Just read the whole book.
chr, returns a character given its position in the ascii table.
ord, returns a characters position in the ascii table.
index, finds the position of a sub string in a string.
rindex, finds the position of a sub string in a string starting from the end.
pos, returns the position of the last match in a string.
abs, returns the absolute value of a number.
cos, sin, returns the cosine/sine of a number.
exp, returns e to the power of number.
log, returns the natural logaritm of a number.
sqrt, returns the square root of a number.
rand, returns a random number.
srand, sets the seed for the random number generator.
How to use other peoples objects.
Necessary files to complete this exercise.
To download the files to your system, just press the Shift key while
you left click on the blue link. Follow the instructions.
All the following exercises have to be done in Perl.
- Calculate the the standard deviation (1.8355) of the numbers in
ex1.dat. The formula leads to directly to a two-pass algorithm, where you will have
store all the numbers in memory in order to calculate SD. The inspired programmer will find
a one-pass algorithm, where you calulate SD just by looking at a number once, thereby not
using significant memory. The genius will explain why there is a difference between the two results.
- Now we should use some object orientated techniques. OO programming is
very often used in modules. A module is a collection of subroutines which
somebody benevolent has made available for your use. You can find many Perl
http://www.cpan.org/. You can - when you
become a good Perl programmer - contribute to CPAN (ah, yes - dreams).

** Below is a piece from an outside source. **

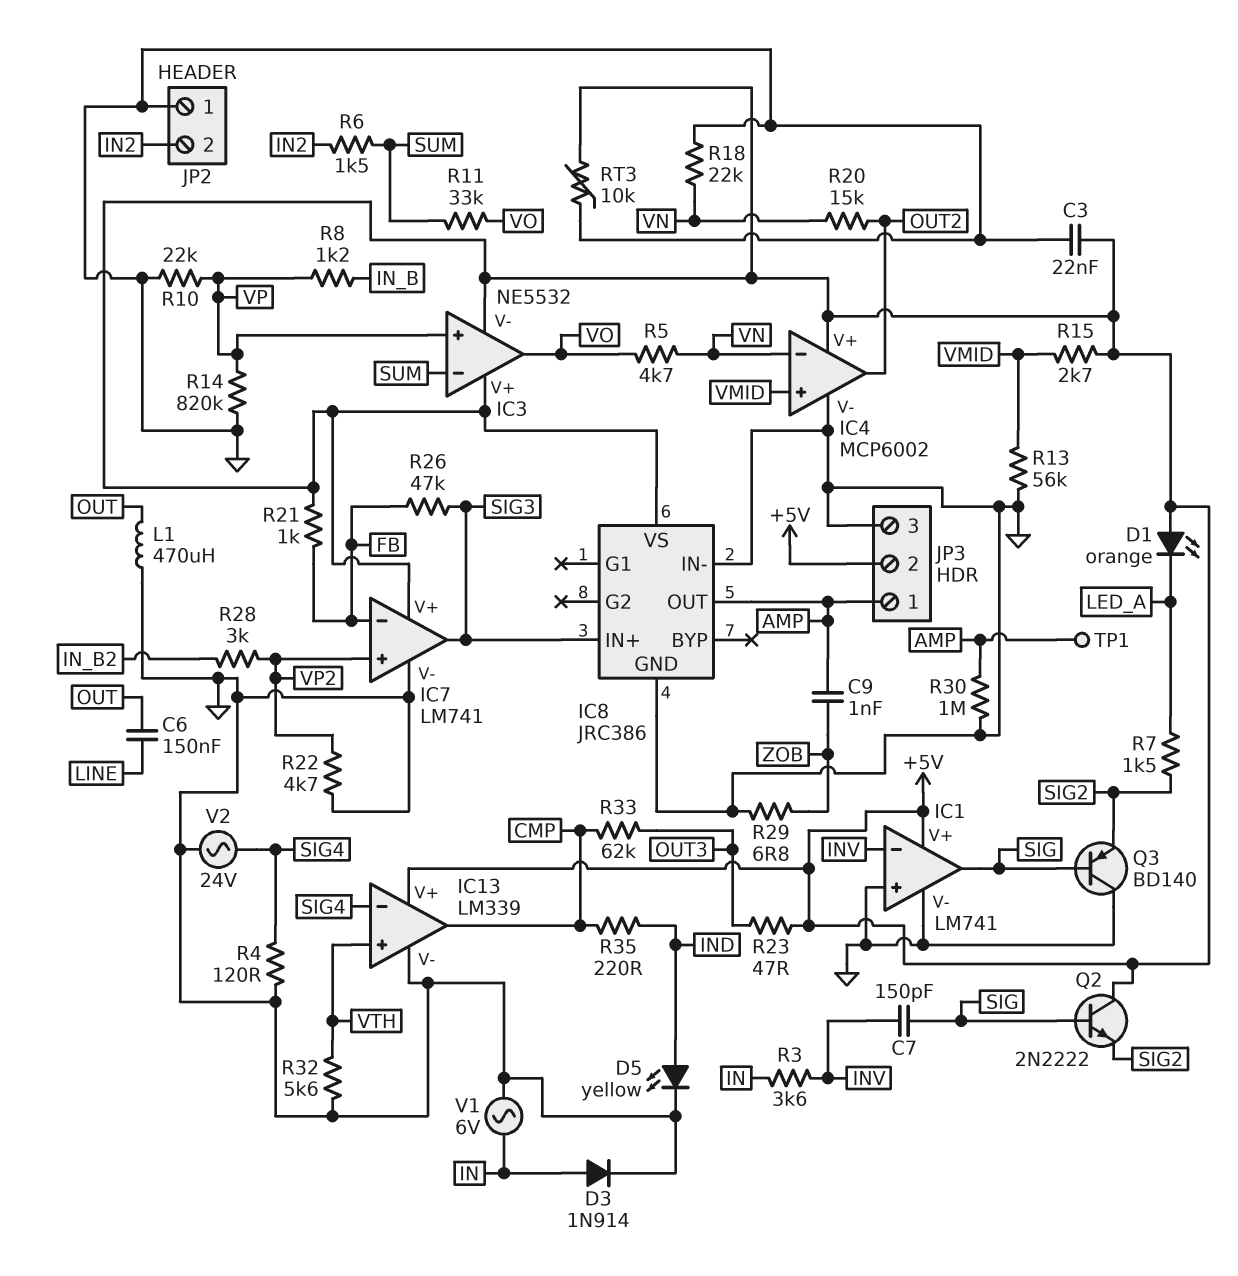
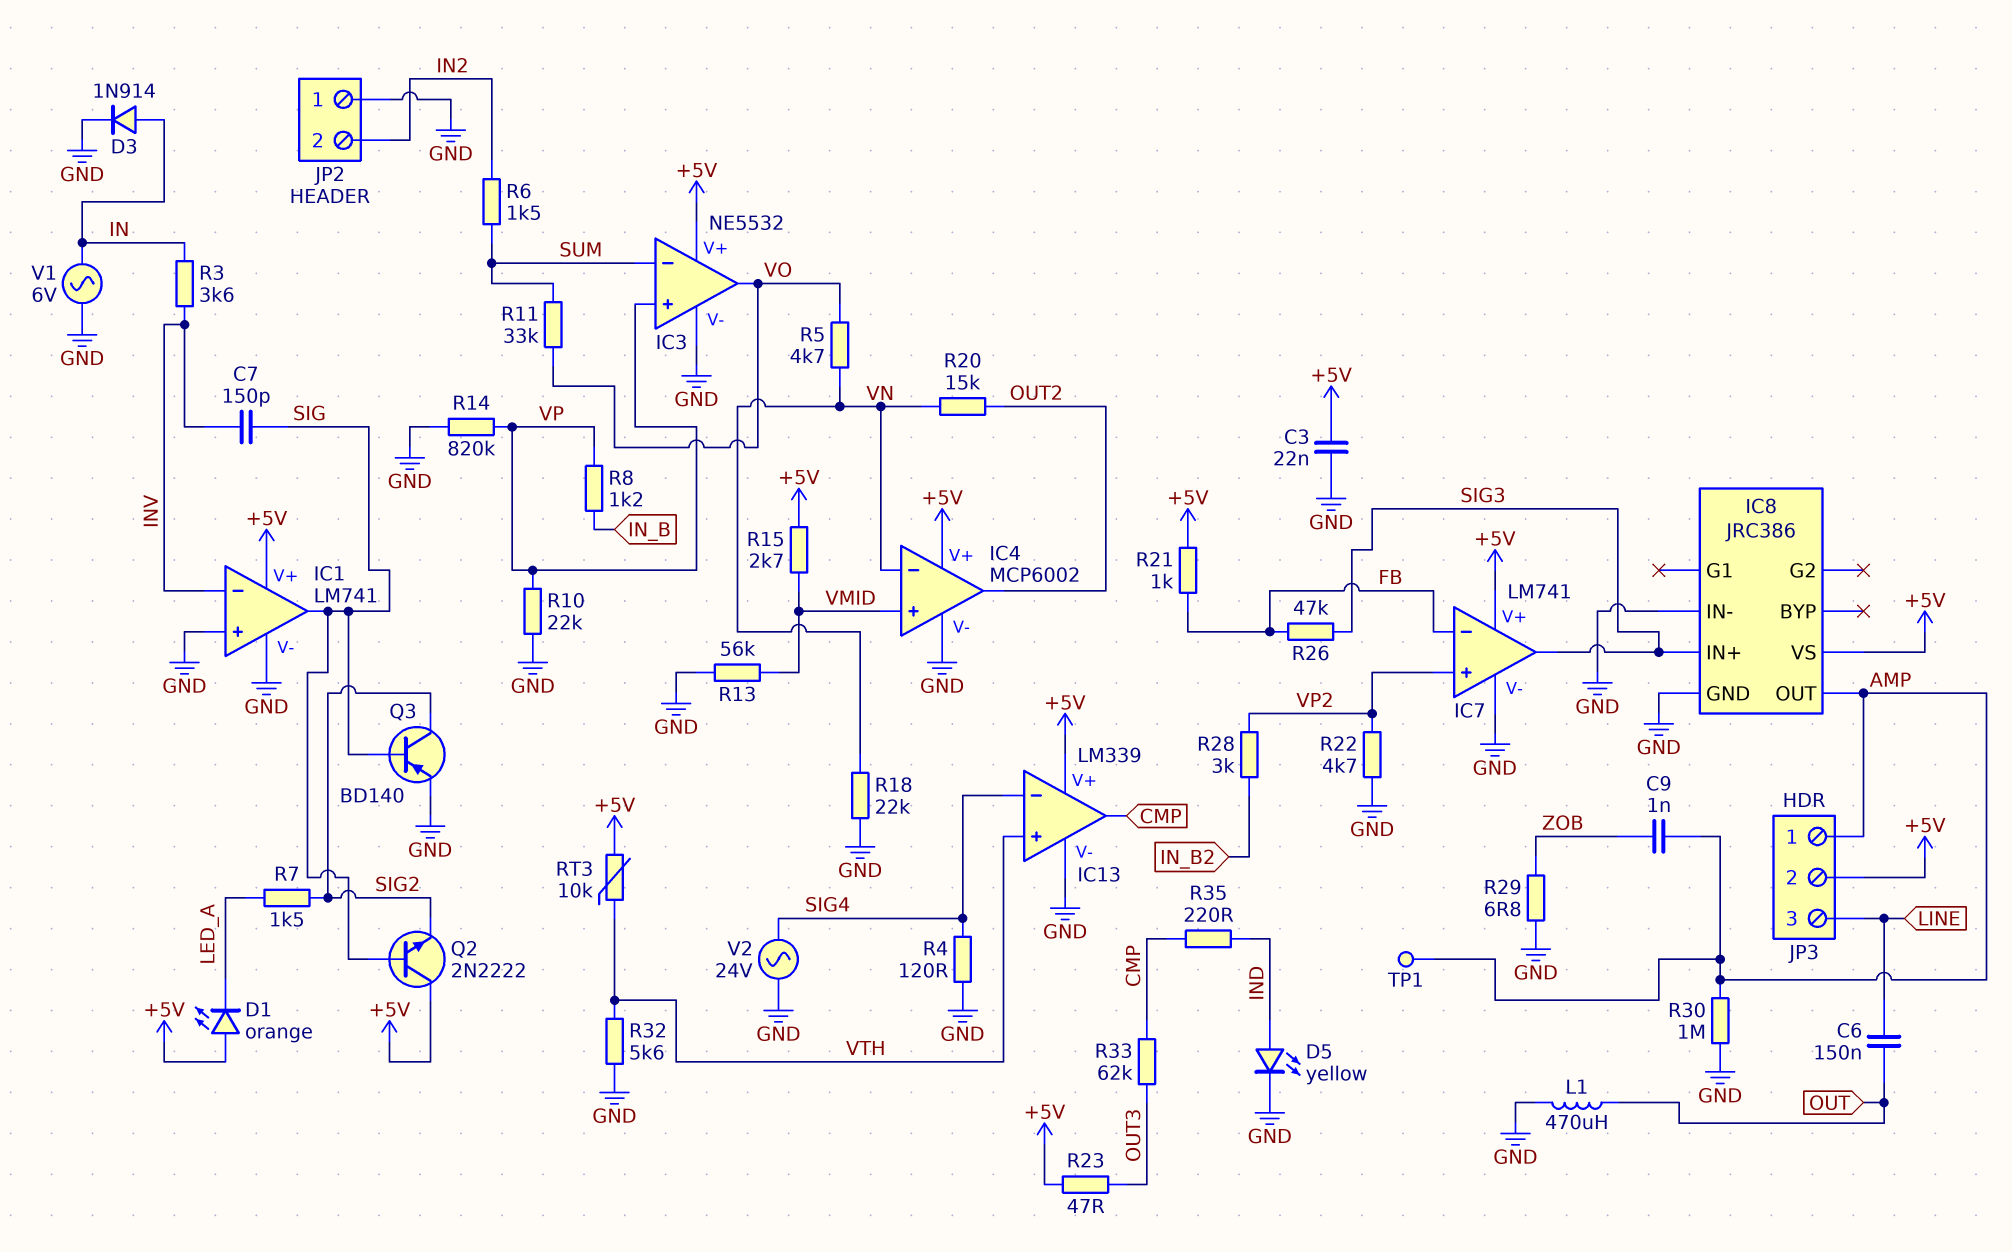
IC3 pin V-: +5V -> GND
JP3 pin 3: GND -> LINE
Q3: PNP BD140 (B SIG, C GND, E SIG2) -> PNP BD140 (B SIG, C SIG2, E GND)
RT3: 10k (+5V, GND) -> 10k (+5V, VTH)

For now start by saving the file FastaParse.pm in the directory where
your program will be. This is a OO module, which I made for easy reading of
fasta files. The first thing you
should do would be reading the file. There is first a description of the
module, then comes the code. You should not worry about the code,
allthough it is good to learn from when you make your own modules.
The important part is the synopsis (first in the file), which tells you
how to use the module.
You should make a small program that proves that you have downloaded
and placed the module in the correct place. It could be the program in the synopsis of the module. If it runs without errors, you are set.
Your first Perl statement in a program that uses the module should be: use FastaParse; which
loads the module.
After that you can use the module as described. Notice the use of '->'
to refer to methods and/or data encapsulated in the module.
- Improve 7.3 by using this module to parse/read the fasta file
dna7.fsa. I repeat the text of the exercise for convenience: Now make a program that reverse complements the sequence
and writes it into the file revdna.fsa in fasta format. This time you have to keep the first identifying line, so the
sequence can be identified. You must add 'ReverseComplement' in the end
of that line, though, so you later know that it is the reverse complement.
- You do not need to use subroutines in this exercise.
Study the file DNA-array.dat a bit. This is real DNA array data
taken from a number of persons, some controls and some suffering from
colon cancer. If you look at the second line there is a lot of 0 and 1.
A '0' means that values in that column are from a cancer patient and a '1' means
data are from a control (healty person). The data are all log(intensity), i.e. the
logarithm of the mesured intensity of the relevant spot on the dna-chip.
The data in this file will be used in comming exercises.
Oh, yes - the data/columns are tab separated. The second item on each line
is the accession number for that particular gene.
Now make a program that extracts data from dna-array.dat.
It shall ask for an accession number (unless you have given it on the command line).
Make sure your program handles both situations. Then it shall search in the file
for the data concerning that accession number. If it does not find it (you gave a
wrong accession no), complain and stop. Otherwise it shall display the data
in two tab separated columns. First column shall be the data from the cancer
patients, second column for the controls. And yes, there are not the same number
of sick and healthy people - be able to handle that.